- Birth name: Radha Basnet
- Born: September 1929 Chisapani Gadhi, Makwanpur, Nepal
- Died: 2007 Kathmandu, Nepal
- Occupation: Singer

= Koili Devi =

Koili Devi Mathema (c. 1929–2007) was the first woman lyricist as well singer and composer in the Nepali music industry. She is also referred to as 'Cuckoo bird', a title derived from the meaning of her name 'Koili' in Nepali. It is apt with the description of the Cuckoo bird, known for a melodious and sweet voice. With the help of her aunt, she entered into the palace of Singh Sumsher JBR at the age of 11 years, as a helper.
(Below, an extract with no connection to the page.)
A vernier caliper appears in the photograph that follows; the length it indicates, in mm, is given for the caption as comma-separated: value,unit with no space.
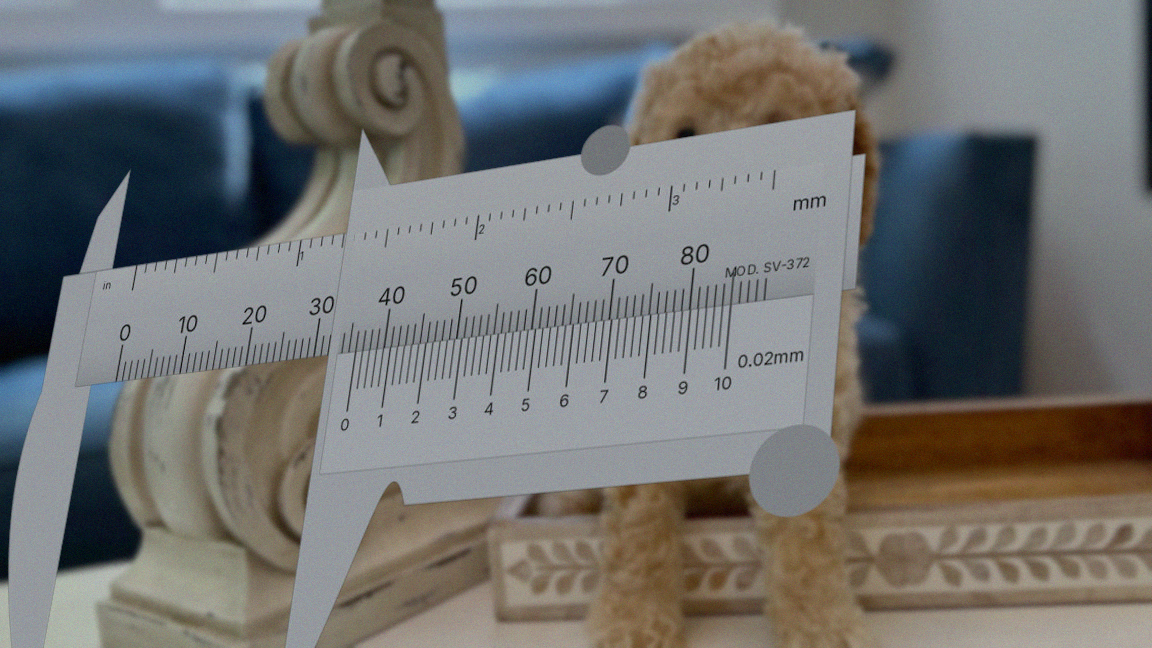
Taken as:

He referred to her as Koili after listening to her melodious voice, after which she became known as Koili Devi, the name that gave her success and fame. She used to sing and dance in the Singha Durbar. Around the year 2007 B.S., after the establishment of democracy in the country, she became an independent singer in Radio Nepal. She belongs to the first generation of Nepali singers who became professional singers. Her songs have also been used in several movies and dramas across the country.

==Personal life==
Koili Devi was originally named Radha Basnet, daughter of Nilam Basnet and Rambahadur Basnet in Chisapani Gadi, Makwanpur District. Although her name was Radha, she was known as Pantari when she was small, and she used the same name for enrolling in a local school in Makkhan tole in Kathmandu. Her mother died when she was only one year old. At the age of five she went to Kathmandu with her aunt (father's sister), who also taught her music. With the help of her aunt, she entered into the palace of Singh Sumsher JBR at the age of 11 years as a helper. He referred to her as koili after listening to her melodious voice, after which she became known as Koili Devi, the name that gave her success and fame.

==Professional life and awards ==
She used to sing and dance in the [Singha Durbar] but around the year 2007 BS, after the establishment of democracy, she became an independent singer in Radio Nepal where had begun her music career. "Sansarko jhamela lagdacha kya yo mela" was her debut song recorded in 1950. She has lent her voice to over 4,000 songs, including modern and patriotic songs and albums like Sewa and Samarpan.

She was awarded with Radio Nepal's Best Musician Award, Subha Rayabhisek Padak, Gorkha Dakshin Bahu V, Chinnalata Music Award, among others. Mathema is also remembered for her lyrics and compositions. She has composed popular songs like "Jahi ra juhi phul mala gansi duwaile launla" and "Jindagi bhari nachuttine gari saino jodaunla".

Koili Devi Mathema died in Kathmandu on 21 December 2007, aged 78.